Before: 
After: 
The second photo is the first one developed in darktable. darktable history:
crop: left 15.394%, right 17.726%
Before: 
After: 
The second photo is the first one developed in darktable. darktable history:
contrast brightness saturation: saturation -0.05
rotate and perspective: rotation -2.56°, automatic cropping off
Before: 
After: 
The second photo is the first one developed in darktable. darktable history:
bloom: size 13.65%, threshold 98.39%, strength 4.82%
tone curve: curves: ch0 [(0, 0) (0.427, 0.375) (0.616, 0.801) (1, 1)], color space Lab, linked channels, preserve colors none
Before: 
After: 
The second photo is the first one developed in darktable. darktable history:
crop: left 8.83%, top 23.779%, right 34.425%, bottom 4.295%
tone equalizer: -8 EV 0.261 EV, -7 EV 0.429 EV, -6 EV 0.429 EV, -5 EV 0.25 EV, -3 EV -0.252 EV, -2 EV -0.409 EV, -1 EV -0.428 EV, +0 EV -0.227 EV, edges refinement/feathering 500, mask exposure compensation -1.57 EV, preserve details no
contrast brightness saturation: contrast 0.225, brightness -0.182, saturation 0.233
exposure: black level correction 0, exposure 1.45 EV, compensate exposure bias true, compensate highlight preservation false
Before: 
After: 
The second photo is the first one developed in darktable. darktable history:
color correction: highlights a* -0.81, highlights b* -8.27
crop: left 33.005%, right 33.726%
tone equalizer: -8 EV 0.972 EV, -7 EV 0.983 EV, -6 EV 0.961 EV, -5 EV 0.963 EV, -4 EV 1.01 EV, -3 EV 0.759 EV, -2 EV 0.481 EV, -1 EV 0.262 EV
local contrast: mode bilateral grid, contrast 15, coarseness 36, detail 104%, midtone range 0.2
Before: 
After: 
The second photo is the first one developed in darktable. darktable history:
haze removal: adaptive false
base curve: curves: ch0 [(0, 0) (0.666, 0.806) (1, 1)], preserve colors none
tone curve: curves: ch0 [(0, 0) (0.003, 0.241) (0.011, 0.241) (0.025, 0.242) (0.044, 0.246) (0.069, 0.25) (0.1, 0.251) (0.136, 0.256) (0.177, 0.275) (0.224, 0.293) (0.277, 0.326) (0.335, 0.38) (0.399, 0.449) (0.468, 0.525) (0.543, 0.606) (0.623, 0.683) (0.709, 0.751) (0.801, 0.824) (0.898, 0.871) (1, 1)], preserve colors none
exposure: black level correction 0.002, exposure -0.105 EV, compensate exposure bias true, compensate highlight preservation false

## SET TASK
Render all of the listing above as a two-column CSV with the header columns request and answer. Each row pairs one text with its answer, each in a single quoted field with line breaks replaced by spaces.

## CORRECT ANSWER
request,answer
"Before: After: The second photo is the first one developed in darktable. darktable history:","crop: left 15.394%, right 17.726%"
"Before: After: The second photo is the first one developed in darktable. darktable history:","contrast brightness saturation: saturation -0.05 rotate and perspective: rotation -2.56°, automatic cropping off"
"Before: After: The second photo is the first one developed in darktable. darktable history:","bloom: size 13.65%, threshold 98.39%, strength 4.82% tone curve: curves: ch0 [(0, 0) (0.427, 0.375) (0.616, 0.801) (1, 1)], color space Lab, linked channels, preserve colors none"
"Before: After: The second photo is the first one developed in darktable. darktable history:","crop: left 8.83%, top 23.779%, right 34.425%, bottom 4.295% tone equalizer: -8 EV 0.261 EV, -7 EV 0.429 EV, -6 EV 0.429 EV, -5 EV 0.25 EV, -3 EV -0.252 EV, -2 EV -0.409 EV, -1 EV -0.428 EV, +0 EV -0.227 EV, edges refinement/feathering 500, mask exposure compensation -1.57 EV, preserve details no contrast brightness saturation: contrast 0.225, brightness -0.182, saturation 0.233 exposure: black level correction 0, exposure 1.45 EV, compensate exposure bias true, compensate highlight preservation false"
"Before: After: The second photo is the first one developed in darktable. darktable history:","color correction: highlights a* -0.81, highlights b* -8.27 crop: left 33.005%, right 33.726% tone equalizer: -8 EV 0.972 EV, -7 EV 0.983 EV, -6 EV 0.961 EV, -5 EV 0.963 EV, -4 EV 1.01 EV, -3 EV 0.759 EV, -2 EV 0.481 EV, -1 EV 0.262 EV local contrast: mode bilateral grid, contrast 15, coarseness 36, detail 104%, midtone range 0.2"
"Before: After: The second photo is the first one developed in darktable. darktable history:","haze removal: adaptive false base curve: curves: ch0 [(0, 0) (0.666, 0.806) (1, 1)], preserve colors none tone curve: curves: ch0 [(0, 0) (0.003, 0.241) (0.011, 0.241) (0.025, 0.242) (0.044, 0.246) (0.069, 0.25) (0.1, 0.251) (0.136, 0.256) (0.177, 0.275) (0.224, 0.293) (0.277, 0.326) (0.335, 0.38) (0.399, 0.449) (0.468, 0.525) (0.543, 0.606) (0.623, 0.683) (0.709, 0.751) (0.801, 0.824) (0.898, 0.871) (1, 1)], preserve colors none exposure: black level correction 0.002, exposure -0.105 EV, compensate exposure bias true, compensate highlight preservation false"